Highlights & Insights

  • First learning-augmented algorithm for MCF with full theoretical guarantees (consistency + robustness + PAC sample complexity).
  • Complexity tied to the \(\ell_\infty\)-norm (rather than the \(\ell_0\)-norm), so exact prediction of every component is unnecessary—more practical.
  • Two learning paradigms (fixed predictions / CNN predictions) cover both fixed and varying topology settings.
  • Validated on large-scale real road networks (2 million nodes) with 12.74× speedup.
  • On 0/1-flow instances, prediction-augmented ε-relaxation outperforms Network Simplex—the most widely used MCF solver in practice.
  • High theory–experiment agreement: runtime curves as a function of prediction error are consistent with theoretical bounds in synthetic experiments.

Limitations & Future Work

  1. Cost-scaling parameter \(T\) requires tuning: Though theoretically estimable, this incurs additional overhead; experiments set \(T=\hat{T}+2\) manually.
  2. CNN uses MSE rather than \(\ell_\infty\) loss: The gap between the surrogate loss and the theoretical bound is not quantified.
  3. Parallelization not implemented: Although ε-relaxation is naturally parallelizable (road networks are 4-colorable), no parallel comparison is conducted.
  4. Integer assumption only: Capacities and supplies are assumed to be integers; generalization to non-integer settings remains unexplored.
  5. Limited speedup on escape routing: Only 1.64×, possibly due to insufficient CNN prediction accuracy or structural differences in the problem.
  6. No comparison with latest SOTA: The nearly linear-time algorithm of Brand et al. (2023) is not discussed in terms of practical feasibility.
  • Classical MCF algorithms: Network Simplex (practical SOTA, unknown complexity), SSP (simple but theoretically slow), capacity/cost scaling (Edmonds-Karp 1972, Goldberg-Tarjan 1987), Brand et al. (2023) near-linear theoretical upper bound.
  • Algorithms with predictions: Dinitz et al. (2021) matching + dual predictions, Davies et al. (2023) max-flow + primal predictions, Chen et al. (2022) 0/1-flow \(O(m^{3/2}n)\) bound (\(\ell_0\)-norm, impractical), Sakaue & Oki (2022) \(O(mn^2\|\hat{p}-p^*\|_\infty)\) (weaker bound).
  • Data-driven algorithm design: Gupta & Roughgarden (2017) framework, Balcan et al. (2021–2024) generalization guarantees, Cheng et al. (2024) branch-and-bound.

Rating

⭐⭐⭐⭐ — Theoretically rigorous, with elegant consistency + robustness complexity bounds.
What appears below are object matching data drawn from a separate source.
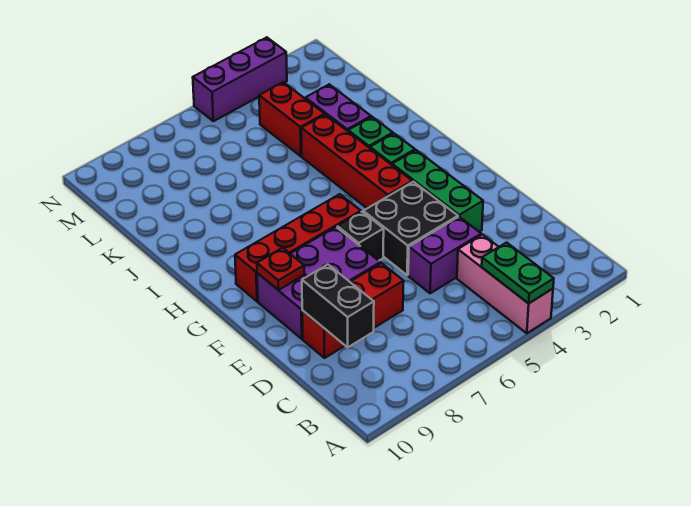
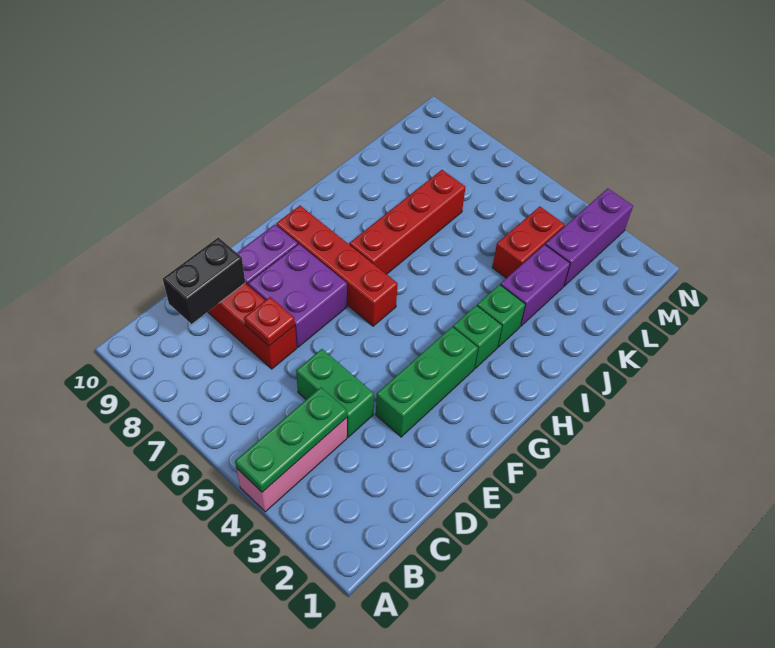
green plate A4:B4 level 2 -> green plate A4:C4 level 2
purple brick D4:D5 level 1 -> green brick D4:D5 level 1
black brick E4:F5 level 1 -> none
black brick F6 level 1 -> none
red plate F9 level 2 -> red plate D7 level 2
red brick G4:J4 level 1 -> red brick H7:K7 level 1
purple brick N3:N5 level 1 -> purple brick L3:N3 level 1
Speedups are highly significant on traffic networks (12.74×) and moderate on escape routing (1.64×). The work extends the algorithms-with-predictions framework to MCF—a core optimization problem—combining theoretical depth with practical value. Note that while this paper is categorized under autonomous driving, it is more squarely in operations research / transportation optimization.